Problem requirements | In the material below, count the lines where the word "Soldermask" appears. Nothing but the number, please.

--

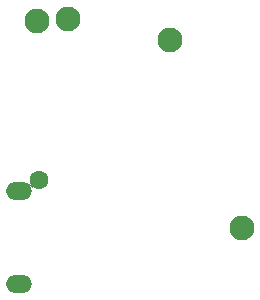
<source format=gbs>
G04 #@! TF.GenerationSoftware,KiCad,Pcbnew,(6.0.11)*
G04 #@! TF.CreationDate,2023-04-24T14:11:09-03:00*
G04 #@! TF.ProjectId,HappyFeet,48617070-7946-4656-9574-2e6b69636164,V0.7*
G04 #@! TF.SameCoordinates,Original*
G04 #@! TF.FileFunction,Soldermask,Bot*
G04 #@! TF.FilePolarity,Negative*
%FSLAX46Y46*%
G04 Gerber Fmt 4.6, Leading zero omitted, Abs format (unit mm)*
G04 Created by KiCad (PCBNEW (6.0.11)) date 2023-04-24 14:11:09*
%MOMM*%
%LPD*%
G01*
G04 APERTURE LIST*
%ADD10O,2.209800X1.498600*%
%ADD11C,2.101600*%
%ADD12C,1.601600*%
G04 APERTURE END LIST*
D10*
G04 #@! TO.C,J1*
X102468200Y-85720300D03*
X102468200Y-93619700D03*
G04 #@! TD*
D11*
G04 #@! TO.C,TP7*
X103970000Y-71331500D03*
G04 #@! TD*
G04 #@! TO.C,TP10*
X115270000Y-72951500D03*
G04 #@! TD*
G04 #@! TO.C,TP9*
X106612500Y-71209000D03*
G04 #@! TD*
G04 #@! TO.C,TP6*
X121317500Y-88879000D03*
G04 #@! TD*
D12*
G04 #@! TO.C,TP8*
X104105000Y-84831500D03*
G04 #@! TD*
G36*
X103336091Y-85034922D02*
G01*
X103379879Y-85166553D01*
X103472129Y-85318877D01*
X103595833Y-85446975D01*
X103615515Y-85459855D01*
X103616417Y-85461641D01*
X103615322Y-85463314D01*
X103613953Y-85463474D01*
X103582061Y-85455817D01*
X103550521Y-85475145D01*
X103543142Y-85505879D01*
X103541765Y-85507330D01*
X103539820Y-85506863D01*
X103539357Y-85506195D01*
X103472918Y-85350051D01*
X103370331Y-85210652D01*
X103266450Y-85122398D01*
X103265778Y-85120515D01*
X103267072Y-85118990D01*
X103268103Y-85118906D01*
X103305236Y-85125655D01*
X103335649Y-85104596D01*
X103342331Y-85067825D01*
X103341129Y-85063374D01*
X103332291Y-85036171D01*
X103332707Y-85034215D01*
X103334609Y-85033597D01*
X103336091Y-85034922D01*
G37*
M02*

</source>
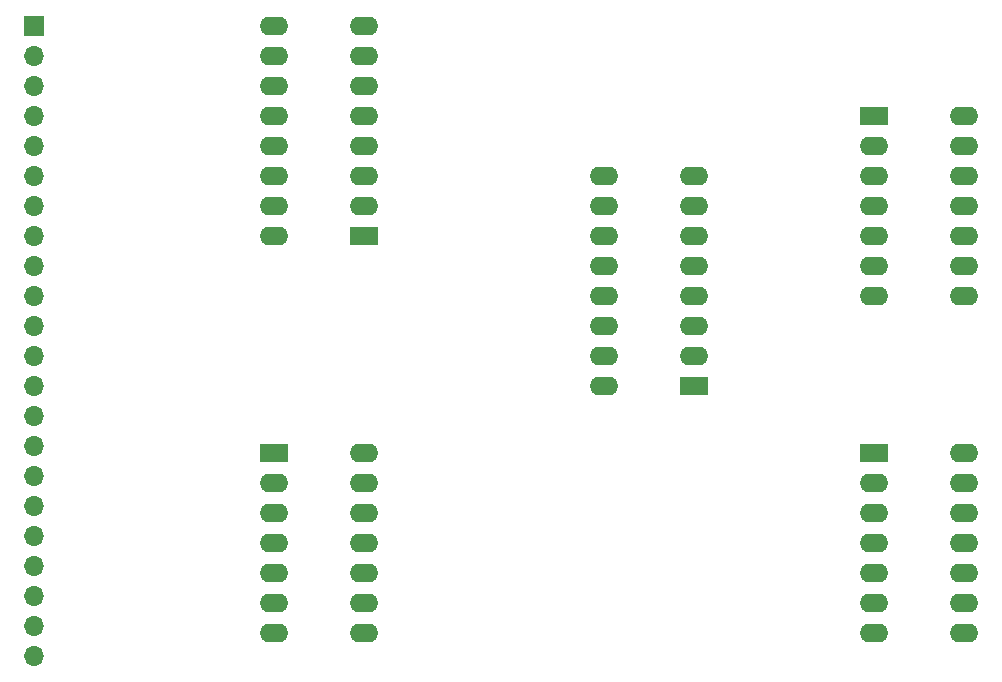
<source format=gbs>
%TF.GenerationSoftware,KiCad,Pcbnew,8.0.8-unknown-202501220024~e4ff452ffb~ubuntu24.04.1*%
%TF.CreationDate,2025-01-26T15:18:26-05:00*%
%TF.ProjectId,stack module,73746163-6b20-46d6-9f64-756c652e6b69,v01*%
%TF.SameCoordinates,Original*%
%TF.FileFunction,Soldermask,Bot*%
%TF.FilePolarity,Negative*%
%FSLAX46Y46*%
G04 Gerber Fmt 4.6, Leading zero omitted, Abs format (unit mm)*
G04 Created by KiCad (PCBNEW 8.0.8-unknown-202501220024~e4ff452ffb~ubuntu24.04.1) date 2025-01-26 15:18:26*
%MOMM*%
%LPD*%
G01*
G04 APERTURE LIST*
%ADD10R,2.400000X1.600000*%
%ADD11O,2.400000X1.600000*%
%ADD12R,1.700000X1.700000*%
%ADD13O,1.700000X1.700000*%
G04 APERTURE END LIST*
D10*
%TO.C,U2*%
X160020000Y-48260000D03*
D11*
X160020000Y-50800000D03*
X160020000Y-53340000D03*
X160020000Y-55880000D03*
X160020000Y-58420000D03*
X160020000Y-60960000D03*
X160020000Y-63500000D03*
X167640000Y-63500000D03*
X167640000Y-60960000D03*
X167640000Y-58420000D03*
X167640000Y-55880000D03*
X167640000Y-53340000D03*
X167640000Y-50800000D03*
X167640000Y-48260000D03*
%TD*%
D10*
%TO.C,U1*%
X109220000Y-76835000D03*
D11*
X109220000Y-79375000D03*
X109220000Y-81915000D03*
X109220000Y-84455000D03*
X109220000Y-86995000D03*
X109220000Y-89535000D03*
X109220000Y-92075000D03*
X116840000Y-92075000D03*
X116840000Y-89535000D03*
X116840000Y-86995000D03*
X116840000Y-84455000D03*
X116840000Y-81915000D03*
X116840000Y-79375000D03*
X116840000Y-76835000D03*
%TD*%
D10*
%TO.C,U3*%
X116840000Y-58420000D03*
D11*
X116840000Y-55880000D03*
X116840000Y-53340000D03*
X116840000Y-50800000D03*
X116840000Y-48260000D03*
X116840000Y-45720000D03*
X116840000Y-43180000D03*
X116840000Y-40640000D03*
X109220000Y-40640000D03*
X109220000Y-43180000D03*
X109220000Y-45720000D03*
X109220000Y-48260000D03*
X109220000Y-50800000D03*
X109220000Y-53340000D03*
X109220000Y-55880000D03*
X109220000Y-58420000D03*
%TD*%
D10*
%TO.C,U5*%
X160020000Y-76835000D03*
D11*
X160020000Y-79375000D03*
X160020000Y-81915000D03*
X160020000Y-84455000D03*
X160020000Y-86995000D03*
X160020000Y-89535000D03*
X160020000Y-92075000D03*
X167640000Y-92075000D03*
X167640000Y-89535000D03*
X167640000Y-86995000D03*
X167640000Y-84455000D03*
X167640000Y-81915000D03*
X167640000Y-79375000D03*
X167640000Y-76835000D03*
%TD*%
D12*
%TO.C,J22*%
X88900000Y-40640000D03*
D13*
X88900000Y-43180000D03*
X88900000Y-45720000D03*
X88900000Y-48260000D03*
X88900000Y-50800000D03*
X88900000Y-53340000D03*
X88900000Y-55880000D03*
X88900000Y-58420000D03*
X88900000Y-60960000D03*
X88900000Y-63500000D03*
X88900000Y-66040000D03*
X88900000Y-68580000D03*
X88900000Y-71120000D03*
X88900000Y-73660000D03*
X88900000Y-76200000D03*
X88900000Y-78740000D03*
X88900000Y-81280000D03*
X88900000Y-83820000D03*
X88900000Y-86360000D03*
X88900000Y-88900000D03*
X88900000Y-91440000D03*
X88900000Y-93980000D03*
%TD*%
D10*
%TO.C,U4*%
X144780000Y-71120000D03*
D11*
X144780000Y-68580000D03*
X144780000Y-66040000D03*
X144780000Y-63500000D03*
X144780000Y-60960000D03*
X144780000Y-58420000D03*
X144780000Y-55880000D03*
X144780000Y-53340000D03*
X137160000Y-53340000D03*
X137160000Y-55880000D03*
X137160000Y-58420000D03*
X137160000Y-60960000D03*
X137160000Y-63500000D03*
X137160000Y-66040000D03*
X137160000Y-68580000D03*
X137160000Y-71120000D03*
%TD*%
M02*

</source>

--

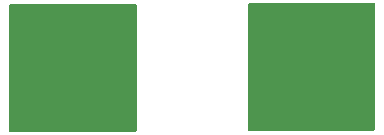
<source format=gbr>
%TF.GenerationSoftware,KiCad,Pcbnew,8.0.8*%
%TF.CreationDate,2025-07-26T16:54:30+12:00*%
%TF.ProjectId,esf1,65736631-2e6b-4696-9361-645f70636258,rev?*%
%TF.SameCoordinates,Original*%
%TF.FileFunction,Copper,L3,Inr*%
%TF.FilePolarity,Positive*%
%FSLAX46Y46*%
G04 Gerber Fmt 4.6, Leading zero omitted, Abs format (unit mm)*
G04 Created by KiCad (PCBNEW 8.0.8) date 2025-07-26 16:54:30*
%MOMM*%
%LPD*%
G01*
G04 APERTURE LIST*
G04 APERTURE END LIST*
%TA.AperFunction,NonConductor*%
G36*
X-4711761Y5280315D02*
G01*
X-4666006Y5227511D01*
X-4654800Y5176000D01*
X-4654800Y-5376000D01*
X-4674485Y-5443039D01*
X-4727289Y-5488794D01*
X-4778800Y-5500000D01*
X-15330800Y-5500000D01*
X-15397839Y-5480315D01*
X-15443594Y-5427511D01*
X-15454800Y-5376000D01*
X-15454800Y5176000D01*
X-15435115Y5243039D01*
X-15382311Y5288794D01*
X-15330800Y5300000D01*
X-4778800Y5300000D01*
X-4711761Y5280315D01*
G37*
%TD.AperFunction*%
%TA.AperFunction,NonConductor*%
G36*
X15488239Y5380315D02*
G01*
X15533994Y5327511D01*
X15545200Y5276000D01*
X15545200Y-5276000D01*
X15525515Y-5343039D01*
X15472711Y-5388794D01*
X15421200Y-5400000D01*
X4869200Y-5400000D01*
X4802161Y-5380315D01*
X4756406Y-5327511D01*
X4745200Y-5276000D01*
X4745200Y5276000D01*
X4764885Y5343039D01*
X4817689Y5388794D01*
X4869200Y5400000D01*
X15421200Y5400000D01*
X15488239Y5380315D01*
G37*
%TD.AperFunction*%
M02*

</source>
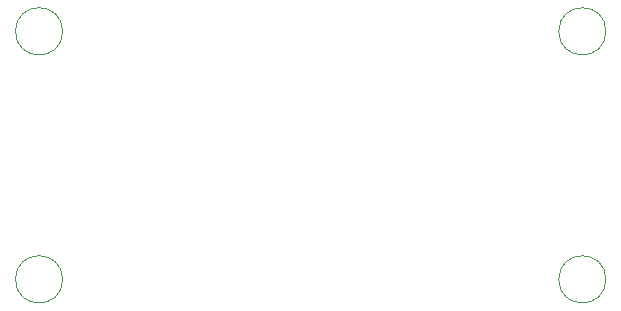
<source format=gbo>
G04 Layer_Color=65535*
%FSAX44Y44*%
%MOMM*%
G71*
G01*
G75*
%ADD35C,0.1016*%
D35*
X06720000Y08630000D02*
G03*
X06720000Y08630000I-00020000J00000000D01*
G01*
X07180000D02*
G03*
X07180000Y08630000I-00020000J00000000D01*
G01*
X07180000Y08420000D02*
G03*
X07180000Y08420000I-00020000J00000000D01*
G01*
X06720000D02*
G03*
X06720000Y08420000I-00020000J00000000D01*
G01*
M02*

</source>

--

Your response | 2